“too dangerous a thing”

I am arrested by this:

That evening, I was hunched over, sweeping my apartment with a broom, the native kind, made from the raw, dry stems of palm leaves, tide together at the thick end of with a bamboo string.

How is “native” supposed to be read? What is the function of “native” in this story? What does it legitimize about the author? How does it imagine the reader? What’s the reader’s relationship to this “native kind”?

The danger of the Caine Prize for African writing might be the emphasis put on “African,” an emphasis that rather than allowing for African-ness to proliferate and fracture and kaleidoscope weds it to repeated images: the “bush,” the “native,” the “family,” the “community,” the italicized words for food, the legibly African.

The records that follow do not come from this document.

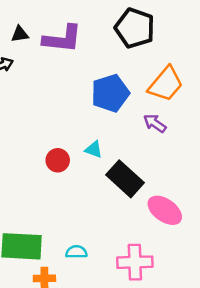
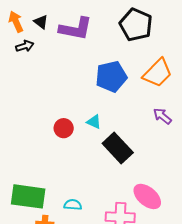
black triangle: (20, 34) -> (41, 22), turned 42
purple arrow: (155, 123) -> (162, 116), moved
pink ellipse: (165, 210) -> (147, 196), moved

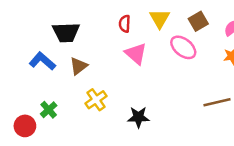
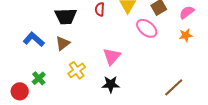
black trapezoid: (66, 32) -> (66, 16), moved
pink triangle: (136, 54) -> (112, 56), moved, turned 30
brown line: (217, 102) -> (174, 87), moved, turned -30

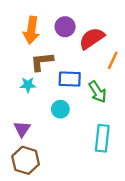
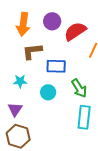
cyan star: (28, 85) -> (20, 81), moved
green arrow: (98, 92) -> (79, 88), moved

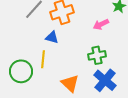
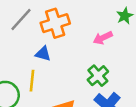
green cross: (97, 55) -> (98, 76), turned -30

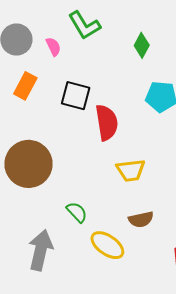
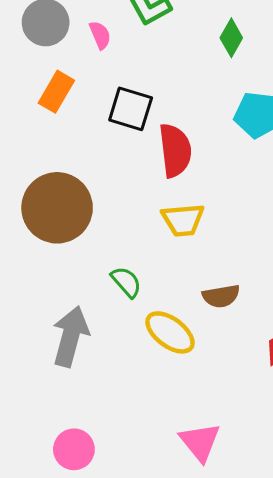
yellow trapezoid: (131, 170) -> (183, 220), moved

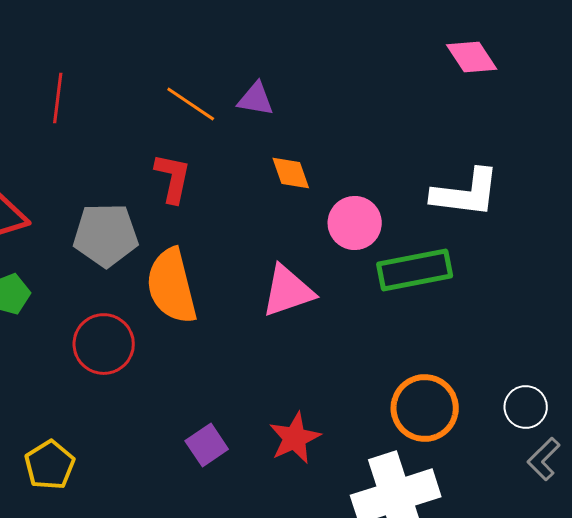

It is into this scene of sweeping that a cake-icing seduction takes place:

[Gloria] dipped her finger into the cake’s icing and took a taste of it. Then she dipped her finger into the icing again and held out the clump to me.
‘Take,’ she said, almost in a whisper, smiling her shyest sort of smile.
. . .
I was kissing the icing off Gloria’s finger. . . . I was kissing it off her lips.

This seduction scene—unremarkable, and even Mills&Boon ordinary—is interrupted:

Mama still reminds me every once in a while that there are penalties in Nigeria for that sort of thing. And of course, she’s right. I’ve read of them in the newspaper and have heard of them in the news. Still, sometimes I want to ask her to explain to me what she means by ‘that sort of thing,’ as if it is something so terrible that it does not deserve a name, as it it’s so unclean that it cannot be termed ‘love.’

I have wondered what it means to say that one is fighting for ‘love.’ As though good sex were not enough. Or even bad or indifferent sex. I wonder whether love is asked to bear too much, excuse too much, justify too much, and I think about its unevenness, its incoherence, its difficulties. To fight for “love” is not to fight for something necessarily benign, good, or pleasurable, It is to fight for something most often described as “terrible.”

And what would it have meant not to interrupt the seduction? To allow it to play out without inserting the heteronormative family and the homo-hating state? Would it have made a difference to suggest that desire happens, pleasure happens, as a form of forgetting, as a being-in-the-moment? That queer desire is never simply an “against,” but also a “for-itself”?
“America” might be a story about the African queer imagination of the U.S., a place the narrator imagines through snow, “Pretty, like white lace.” This image contrasts with the crude oil that slathers other characters in the story. The U.S. is antiseptic, a place that “whitens” those who go there (when the “pale” Gloria returns after a year abroad, she is “paler.” Fanon might term this “lactification.”) In “better” “America,” people’s faces are “relaxed,” the landscapes “beautiful,” “clean places, not littered at all with cans and wrappers.” A place “where even the skin of fruit glistened.” A place where mosquitoes might not even exist.

I’m imagining stagnant waters painted black and brown with crude when finally someone calls my name. The voice is harsh and makes me think of gravel, of rock-strewn roads, the kinds filled with potholes the size of washbasins, the kind of potholes we see all over in Nigeria, the kind I imagine America does not have.

I keep being arrested by this story. Struck by these moments when the fairly sophisticated narrator enters the fantasy-land of the U.S., as though the U.S. is still as inaccessible to be imagined now as it was in the 1960s.
“America” might be a story about what one needs to imagine in order to leave a less bearable here. Yet, it lacks a certain density, a certain weight, a certain flavor. There’s a flatness to the descriptions of places and events, a kind of textbook quality to the earnest descriptions of environmental destruction, a kind of expected flatness to most of the characters.

I’m not really interested in stories that imagine lesbians in simple, uncomplicated ways: a kiss, a relationship without conflict, a promise of forever somewhere.
One imagines a checklist: homosexuality; environmental destruction; corruption; immigration. All the boxes have been checked. And I’m bored. Really bored.
I have wanted my imagination to be stretched, for writing to reveal new possibilities. Instead, I experience this story as nice, competent, and dutiful. Unlike others, I will not comment on which story should win the prize—my opinion would not matter anyway. It does seem clear that as currently constituted, the Caine Prize is not the place to look for innovative, unusual, or experimental African writing.